One problem I've never heard expressed although I'm sure it's been mentioned before: Time is completely on the side of the insurgents or any group(s) that has an agenda(s) in Iraq. You could "stabilize" the country in three years and not solve the underlying problem leading to the sectarian violence.

It has parallels to Vietnam except that the region is so much more volatile and significant to the United States. We are not a colonial power although we look like it in Iraq.

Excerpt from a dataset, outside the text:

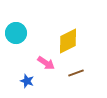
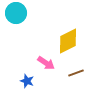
cyan circle: moved 20 px up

I'm not all that enthusiastic about the Democrats zeal to cut and run. It may be the lesser of two evils but would initiate a long period of isolationism during which the world would re-configure in dangerous ways.

* * * * * * * *

Condi Rice and George Bush prove that even with a college education a person can be very provincial. Secretary Rice, especially, points out the dangers of having a view of the world completely spelled out in academic books and papers.

* * * * * * * *

The lesson is very clear: A nation can not go into another territory, oust a dictator, and then install a quick government to quell the turmoil. It must become the dictator and be as ruthless as that which it deposed. Had America gone into Iraq, rid it of Hussein, and then imposed a very stringent military state with the troop support necessary there would have been a chance to "grow a democracy," by slowly cultivating certain leaders during the occupation and having a peaceful transition to power.

At any rate, Americans don't want to do that and thank goodness for it. We did it in Japan and Germany after a world war that cost tens of millions of lives and altered history for good. And that was a successful transition.

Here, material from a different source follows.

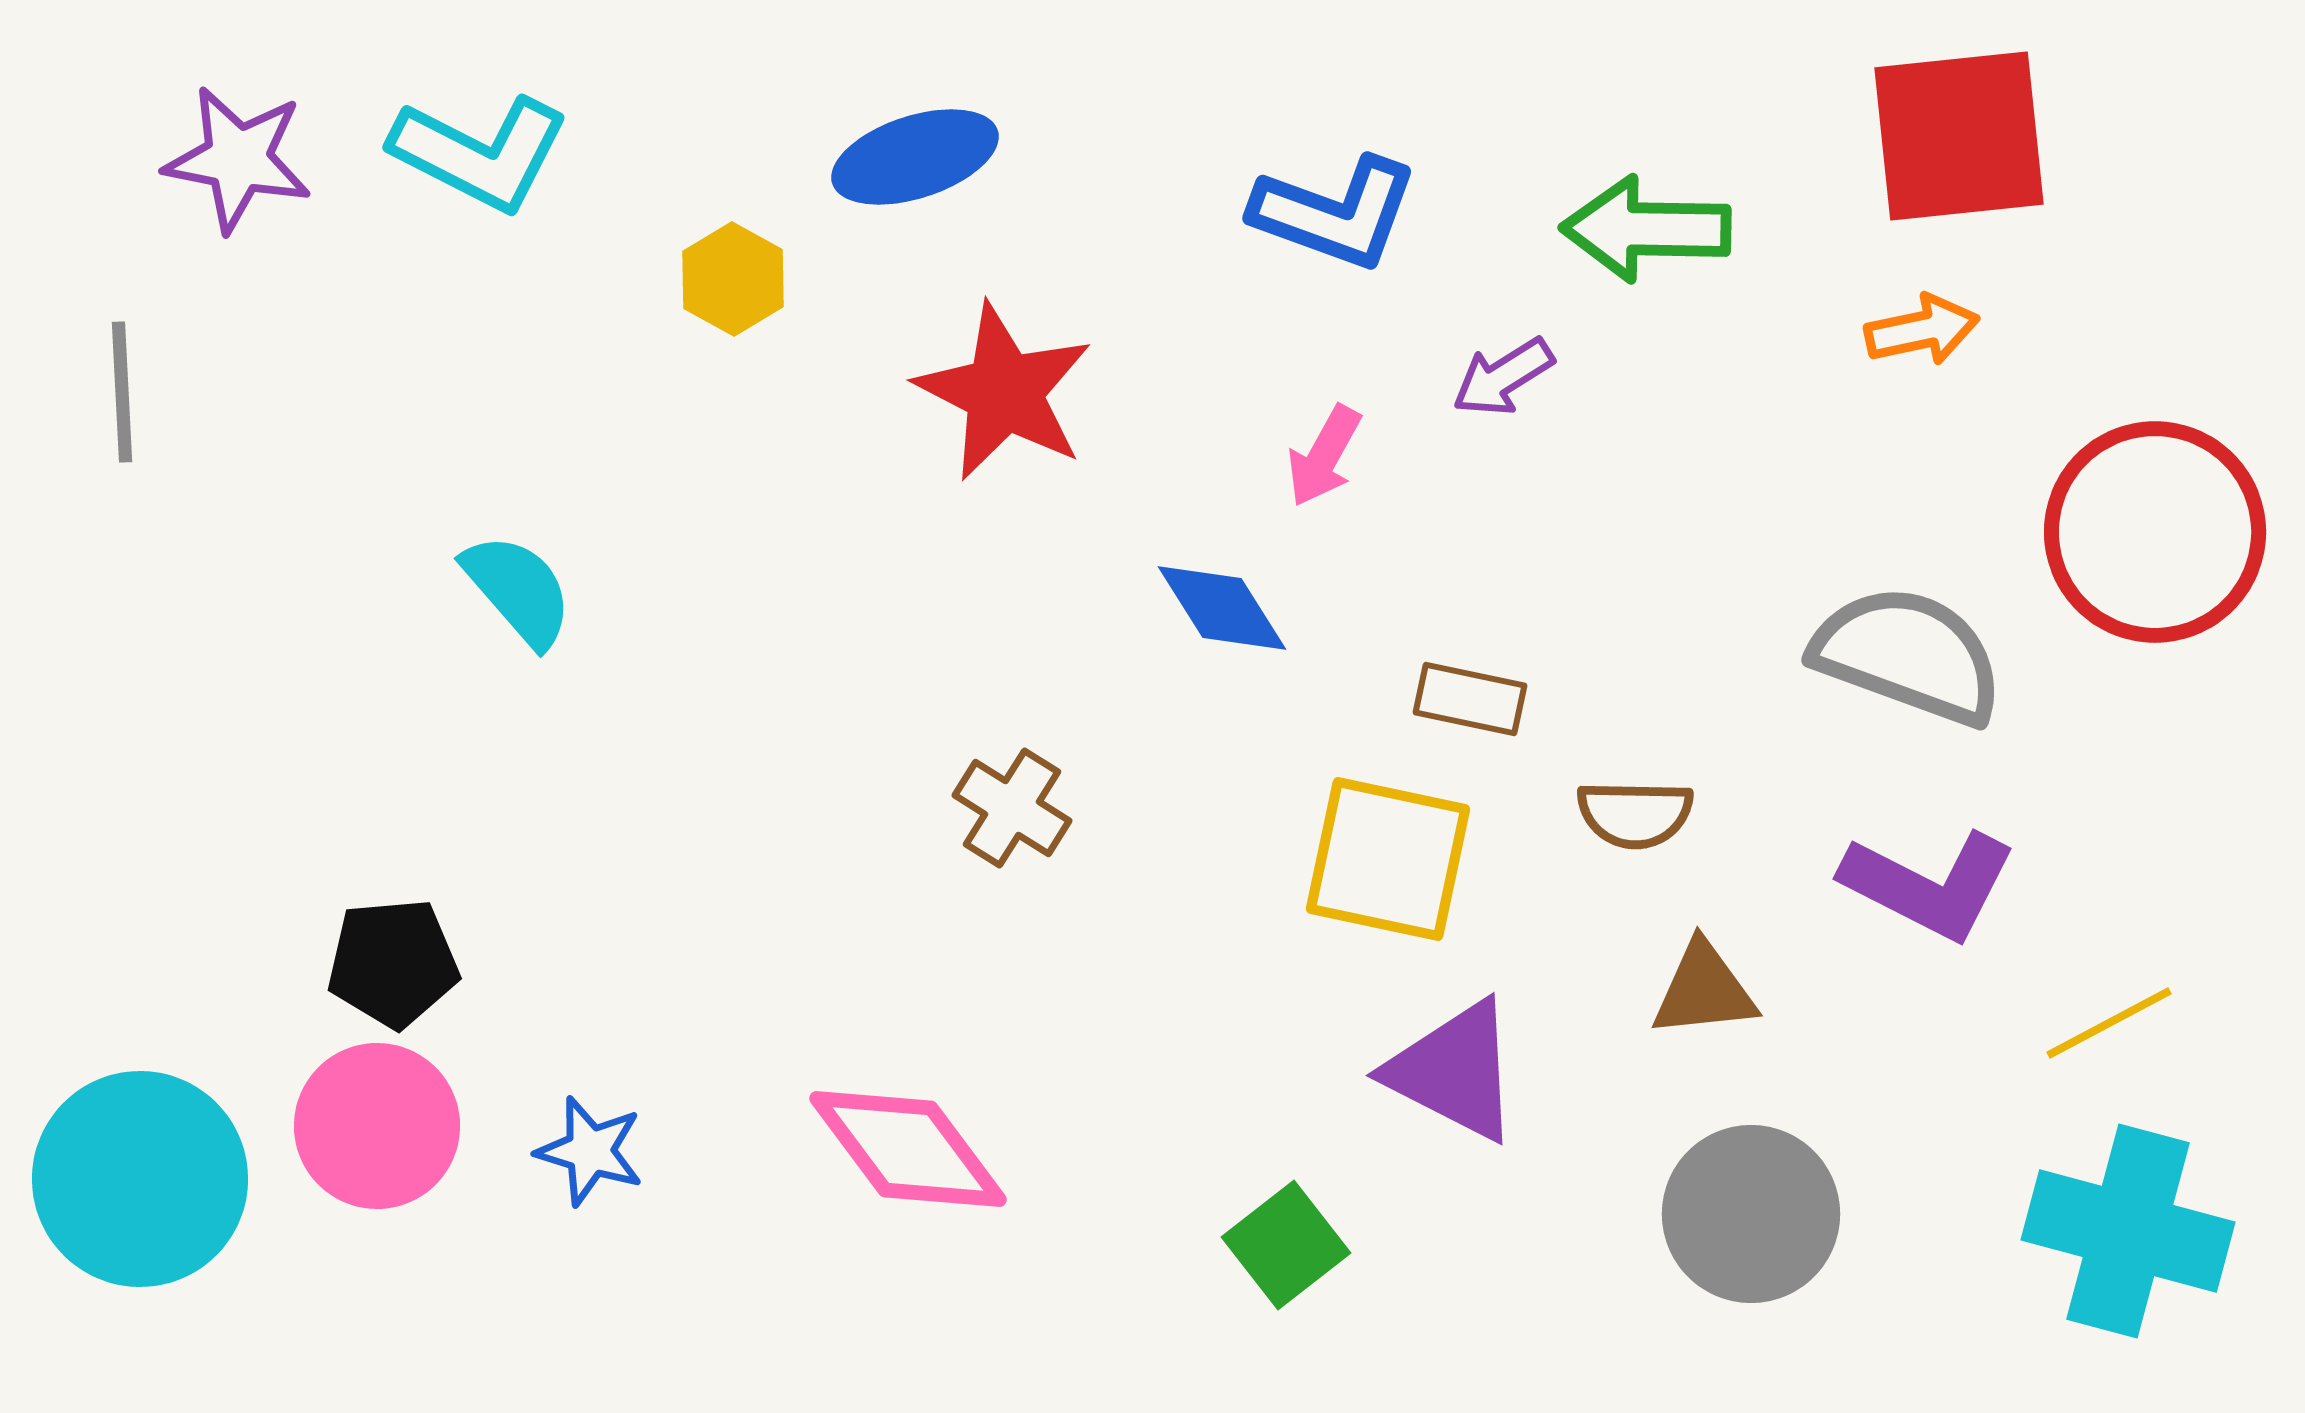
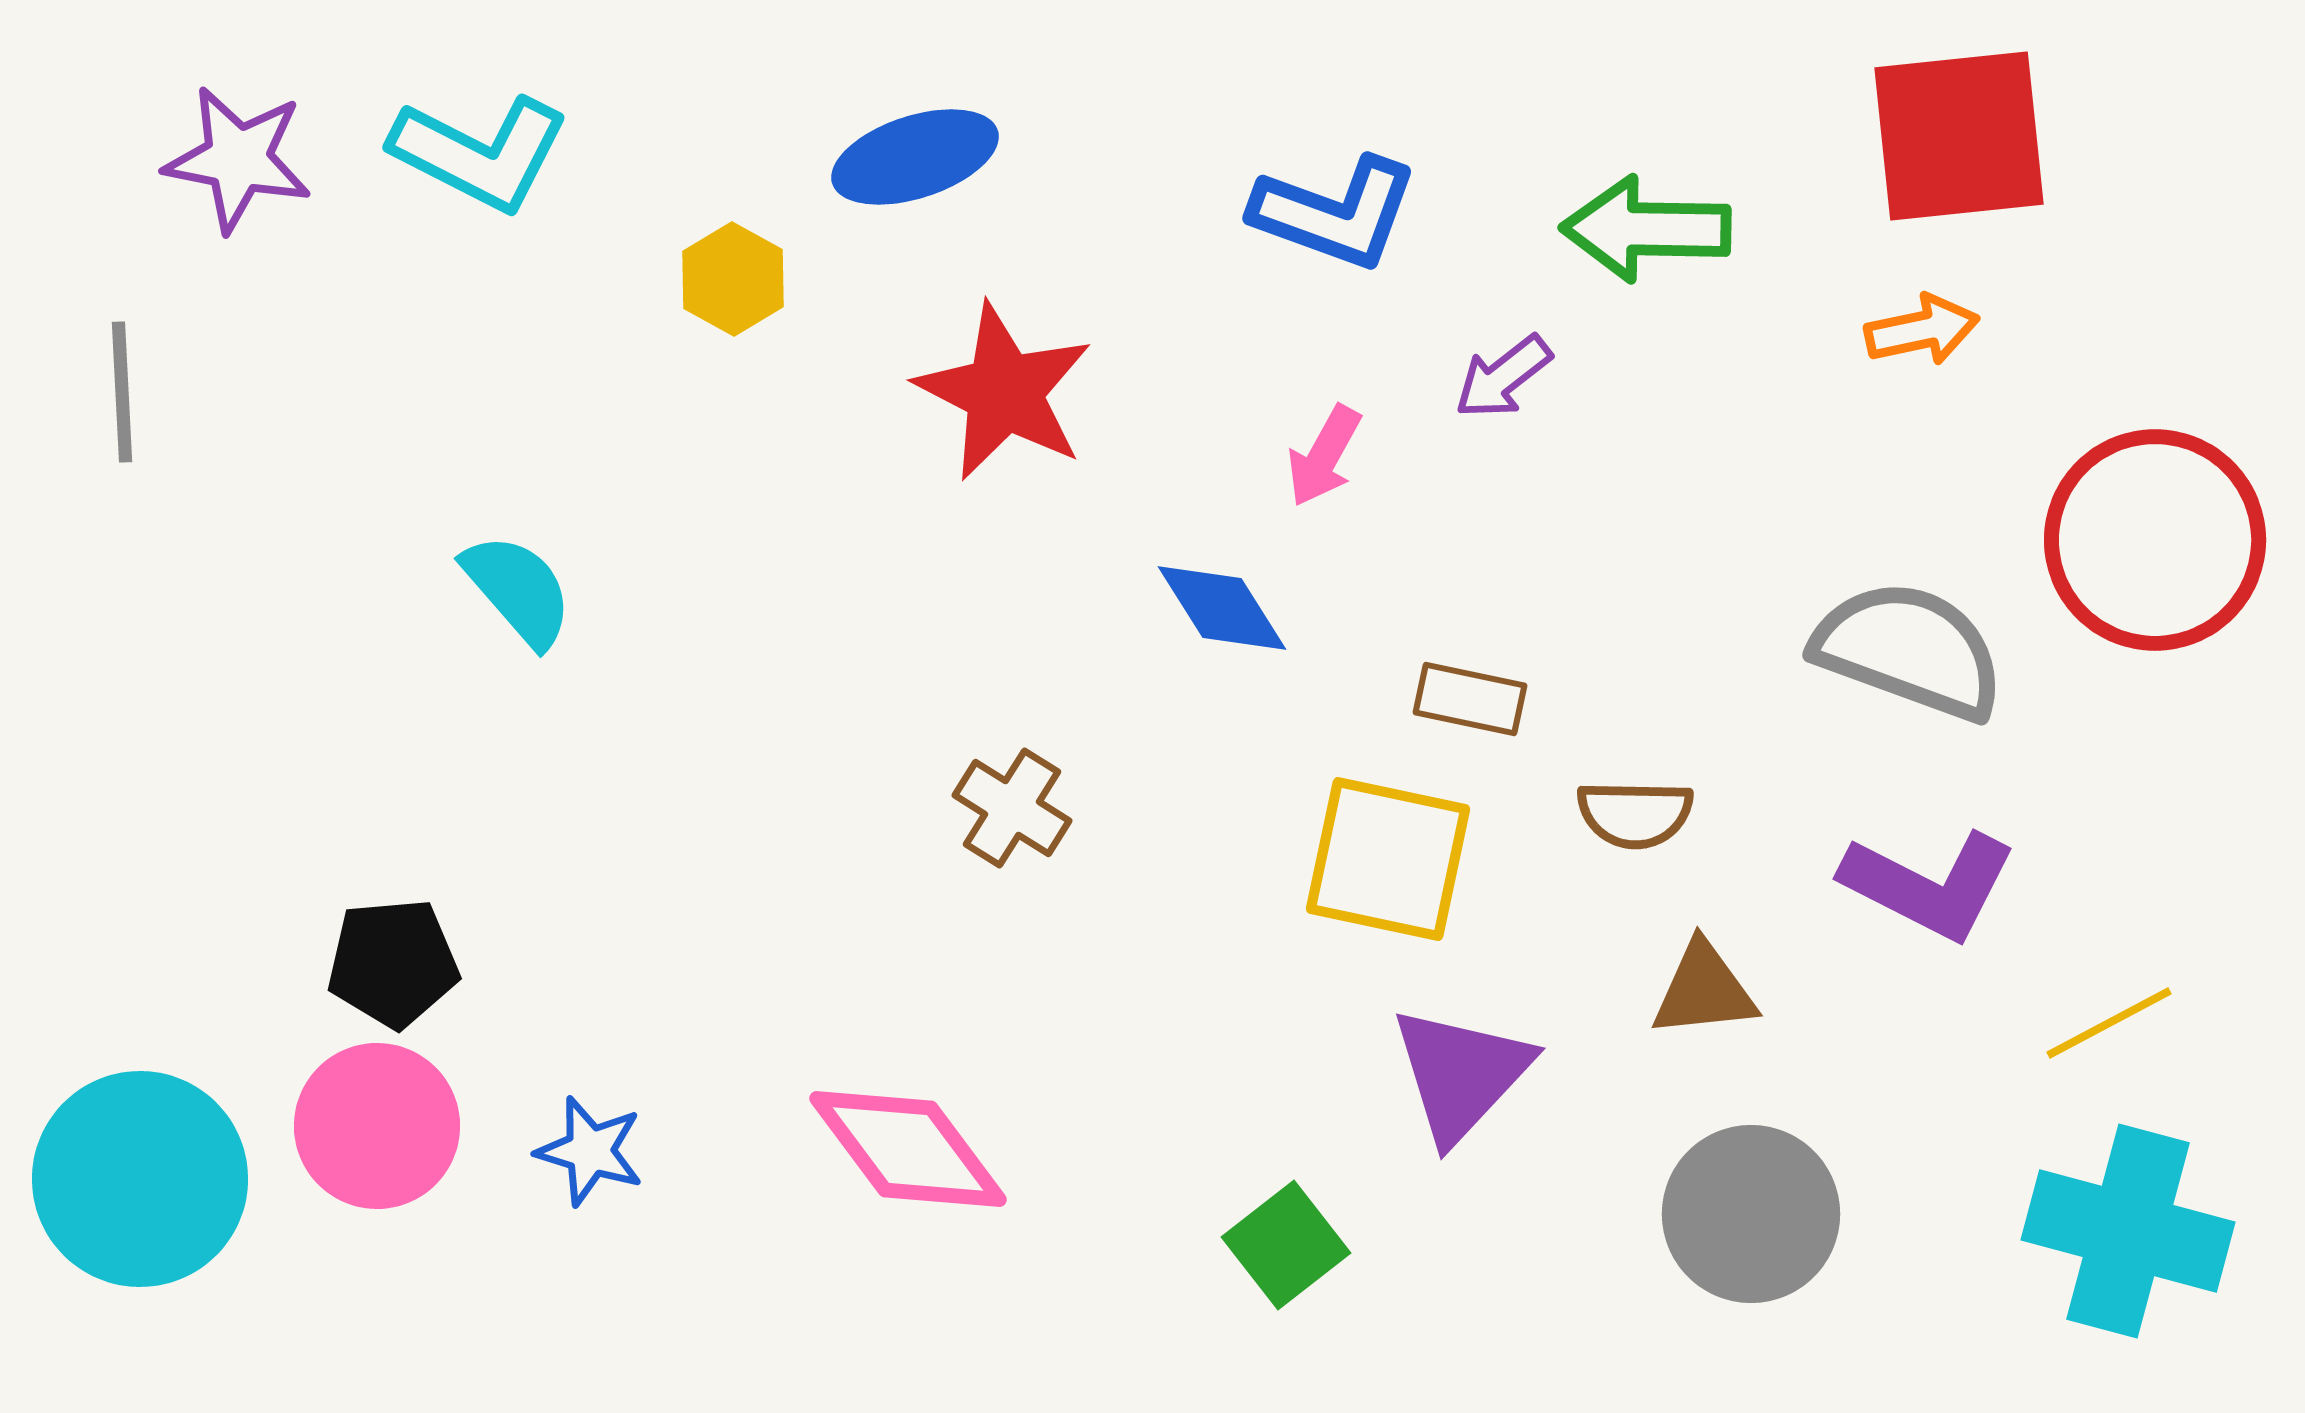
purple arrow: rotated 6 degrees counterclockwise
red circle: moved 8 px down
gray semicircle: moved 1 px right, 5 px up
purple triangle: moved 7 px right, 3 px down; rotated 46 degrees clockwise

If the Americans had been an occupying force in the truest sense of the word, the trial and hanging of Hussein would have made more sense. But the fact that the opposing party to Hussein executed him so quickly made things much worse.

* * * * * * * *

We hope, in vain I suppose, that a failure at this level can be accompanied by the self-examination of the American people.

* * * * * * * *

Is it all bleak and black? No, but if the people don't take note of what the government is doing in their name, they will never make leadership accountable and the republic will be lost. The action in Iraq is one we can recover from; in part the American people have started the process by yanking the reins from the right.

* * * * * * * *

You can always tell when things are coming to a head: The political parties position themselves to blame the other party for what is to follow.

* * * * * * * *

One of the most extraordinary moments in recent times has been the emotional display on the part of the President's father when he was introducing his son Jeb. The spontaneous outburst had little to do with Jeb and a great deal to do with the collapse of the Bush legacy with this horrific episode in American history. And not a little bit of the emotion was for a nation that the senior Bush has served with great loyalty and love.